Après avoir été trahi par les siens et perdu un œil et un bras dans un dernier combat, un samouraï bafoué se met à l’écart de la société en prenant le nom de Tange Sazen. L’heure de sa rédemption sonne, lorsqu’il réapparaît en possession d’une mystérieuse jarre, enjeu de bien des convoitises.
Adaptation du célèbre feuilleton publié dès la fin des années 20 dans un grand journal nippon, le personnage de Tange Sazen acquiert renommé et réputation à travers les bandes dessinées du “Dieu du manga” Tezuka Osuka, puis à travers une trentaine de longs métrages. “Samouraï sans honneur” en sera le dernier avant une nouvelle série télévisuelle et un film (raté) en 2005.
Gosha décide – à travers son adaptation – de privilégier le comique de situation au détriment d’une atmosphère plus lourde et pessimiste perceptible dans d’autres longs métrages. Semblable au personnage de “Yojimbo” dans le film éponyme et de sa suite officieuse “Sanjuro” réalisés par Akira Kurosawa, il affronte ses adversaires à coups d’humour et de pointes de cynisme. Comique de situation largement renforcé par la présence à l’écran de plusieurs personnages secondaires truculents, dont notamment une prostituée voleuse, qui n’a pas froid aux yeux (et saura voir au-delà de l’apparente “laideur” du personnage principal).

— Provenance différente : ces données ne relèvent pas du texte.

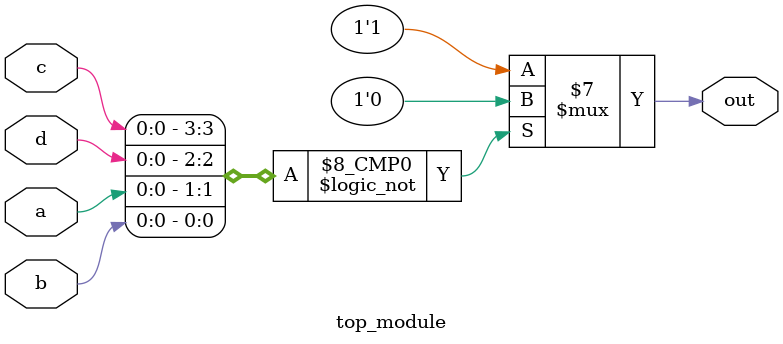
<source format=sv>
module top_module (
    input a,
    input b,
    input c,
    input d,
    output reg out
);

always @(*) begin
    case ({c, d, a, b})
        4'b0001: out = 1'b1;
        4'b0000: out = 1'b0;
        4'b1011: out = 1'b1;
        4'b1010: out = 1'b1;
        4'b0111: out = 1'b1;
        4'b0110: out = 1'b1;
        default: out = 1'b1; // Handling the don't-care condition
    endcase
end

endmodule

</source>
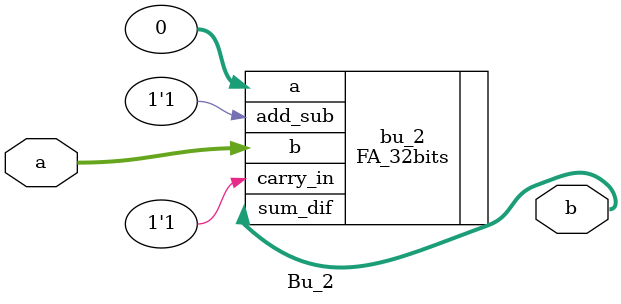
<source format=sv>
module Bu_2(
	input 	logic [31:0] a,
	output 	logic [31:0] b
	);
	FA_32bits bu_2 (	.a(32'b0),
							.b(a[31:0]),
							.sum_dif(b[31:0]),
							.carry_in(1'b1),
							.add_sub(1'b1));
endmodule
</source>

L’intrigue est suffisamment rythmée pour ne connaître aucun temps mort et les scènes de combat chassent les moments de pure comédie. Sans constituer un chef-d’œuvre, Gosha transmet à l’image le plaisir qu’il semble avoir pris à réaliser ces folles aventures du samouraï manchot.
Edgawa mène une paisible existence en tant que patron d’un bar flamenco, offert par des responsables yakuzas après sa retraite anticipée et la dissolution de son clan. Dernier souvenir d’une vie passée, il prend très mal le fait d’avoir à rendre son “dû”. Profitant d’un début d’embrasement de guerre entre différents clans, Edgawa règle des comptes très personnels.
“Quartier violent” rend compte de la diversification de genres abordés par Hideo Gosha au cours de sa carrière. Yakuza eiga (film de yakuzas / gangsters) typique, il surfe alors sur un genre à la mode à l’époque, notamment entraîné par les purs joyaux de Kinji Fukasaku.
Le film ne présente rien de bien neuf pour celui qui est un inconditionnel du genre. Ce qui le différencie pourtant est son superbe final. Parfaitement mis en scène, le dénouement est un rare moment de grâce poétique, où les deux adversaires se rendent compte de la futilité de leur combat et la fin d’une époque. Superbe.